The dingo is a feral dog that has evolved over the 4,000 years since it was accidentally introduced to Australia by passing Polynesians. It has adapted well to Australia’s drier regions, developing fluffier ears to screen out the sand and a sandy brown coat to blend in with the background. And, over the years since it first appeared on Australia’s shores, it has adapted very well to hunting the local wildlife. Though it will attack sheep and cattle (two more introduced species that verge on being invasive), it really likes to munch on rabbits (yeah) and kangaroos (boo) making both a boon and a bane. Indeed, there are actually a few programs devoted to preserving the dingo which is in danger of being driven out of some parts of Australia.

Of course, Australia isn’t the only place with invasive species. If you’d like to find out if that new weed is an invasive or would like to report an invasive species, then head on over to My Invasive:

6 thoughts on “November 18 – Dingoes Ate My Post

    • I’m sorry but you are simply wrong on that. See any of the papers that I linked to in my reply to Tom; they all show that the dingo has close ties to several species, most notably the dogs of Southeast Asia.

  1. Thank you for partially publishing a highly edited version of my post. However I see it has been highly modified to be taken out of context and is missing mentions to PEER REVIEWED papers and studies from 2012 and 2014 that prove against what you are saying. You lose all credibility by doing this. I am very disappointed to see people ignoring the science and continuing to refer to ancient studies that do not utilize the latest techniques as the technology was not available at the time.

    How do you explain the lacking or next-to-lacking of AMY2b gene in dingoes? Do you even know what this gene is? This gene is present in all the look-a-likes but not in dingoes. Do you know what this infers? What is your background in genetics? You can’t argue with missing genes. Please portray the facts in their entirety and stop propagating myth and yesterday’s beliefs and papers.

    • Tom,

      I have not edited your post. It appears as it was sent to me.

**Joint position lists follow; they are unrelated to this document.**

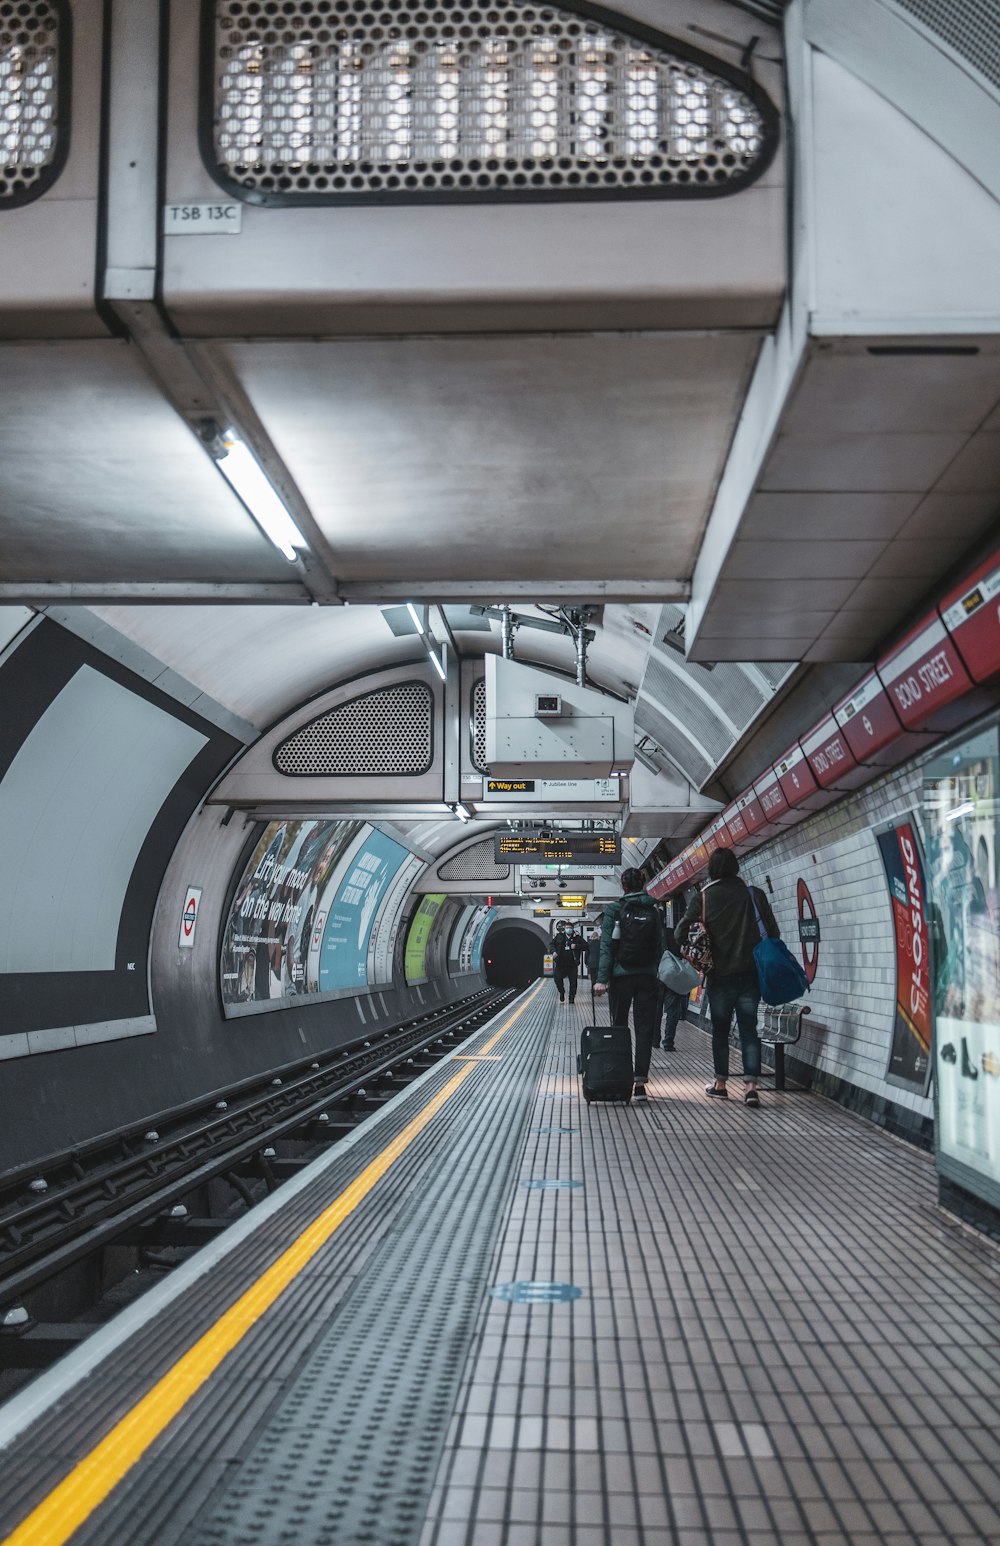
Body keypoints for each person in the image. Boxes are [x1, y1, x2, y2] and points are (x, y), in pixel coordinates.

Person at [676, 847, 779, 1107]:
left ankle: (721, 1084)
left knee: (720, 1031)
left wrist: (697, 949)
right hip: (750, 975)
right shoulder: (754, 895)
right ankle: (751, 1087)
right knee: (749, 1030)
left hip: (719, 976)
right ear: (736, 867)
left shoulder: (704, 898)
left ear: (712, 870)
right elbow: (773, 933)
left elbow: (680, 932)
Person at [594, 868, 665, 1101]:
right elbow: (659, 946)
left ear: (623, 886)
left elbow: (606, 947)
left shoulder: (615, 910)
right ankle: (641, 1084)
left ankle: (620, 1077)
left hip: (621, 977)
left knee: (619, 1028)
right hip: (647, 976)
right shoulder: (653, 910)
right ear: (643, 883)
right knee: (644, 1029)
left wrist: (602, 980)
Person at [658, 920, 687, 1052]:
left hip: (657, 975)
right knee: (672, 1010)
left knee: (655, 1010)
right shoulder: (672, 933)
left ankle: (654, 1039)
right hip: (673, 975)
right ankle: (668, 1041)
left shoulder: (650, 934)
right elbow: (682, 951)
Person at [551, 925, 578, 1003]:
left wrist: (576, 946)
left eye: (570, 928)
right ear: (565, 929)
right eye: (567, 928)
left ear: (572, 929)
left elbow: (585, 946)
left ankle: (571, 998)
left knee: (573, 982)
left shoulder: (577, 938)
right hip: (560, 963)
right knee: (557, 978)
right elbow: (552, 944)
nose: (568, 929)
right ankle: (561, 992)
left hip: (572, 964)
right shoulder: (559, 937)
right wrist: (553, 951)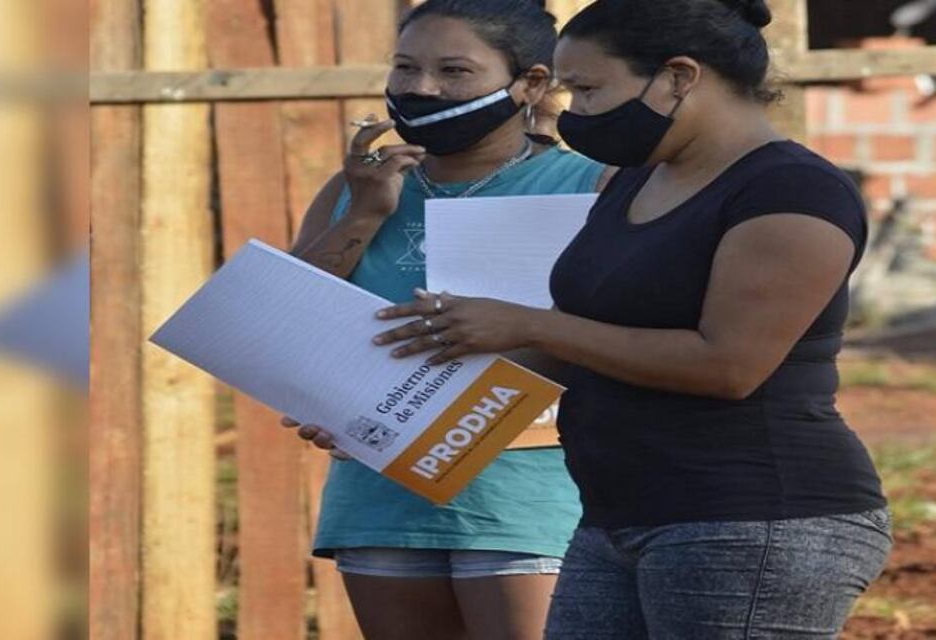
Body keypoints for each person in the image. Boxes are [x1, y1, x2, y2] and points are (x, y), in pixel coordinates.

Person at [372, 1, 892, 638]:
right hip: (615, 517)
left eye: (588, 90)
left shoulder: (792, 193)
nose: (573, 113)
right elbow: (579, 345)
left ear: (679, 77)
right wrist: (375, 410)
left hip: (752, 519)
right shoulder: (636, 181)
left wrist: (531, 324)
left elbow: (727, 365)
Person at [281, 1, 612, 638]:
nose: (421, 88)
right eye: (406, 67)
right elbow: (290, 320)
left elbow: (613, 339)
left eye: (454, 71)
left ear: (532, 84)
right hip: (381, 499)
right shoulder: (355, 188)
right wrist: (364, 214)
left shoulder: (592, 186)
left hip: (528, 495)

      Here are a few peer reviewed papers from this year that support the recent arrival of the dingo:
      M. S. Crowther, M. S., M. Fillios, N. Colman, and M. Letnic, An updated description of the Australian dingo (Canis dingo Meyer, 1793), Journal of Zoology, Volume 293, Issue 3, pages 192–203, July 2014

      Lentic, M., M. Fillios, and M. S. Cfrowther, The Arrival and Impacts Of The Dingo, in Carnivores of Australia: Past, Present and Future, edited by A. S. Glen, Chris R Dickman, 2014, CSIRO Publishing

      Prowse, T. A. A., C. N. Johnson, C. J. A. Bradshaw, and B. W. Brook, An ecological regime shift resulting from disrupted predator–prey interactions in Holocene Australia, Ecology 95:693–702, 2014,

      Morey, D. F., In search of Paleolithic dogs: a quest with mixed results, Journal of Archaeological Science, Volume 52, December 2014, Pages 300–307

      The simple truth is that the preponderance of the evidence is on the side of a recent (circa 4,000 year) arrival for the dingo. As for the AMY2b gene, please note that it is also absent in the husky. In both cases, it is indicative of a bottleneck in the population.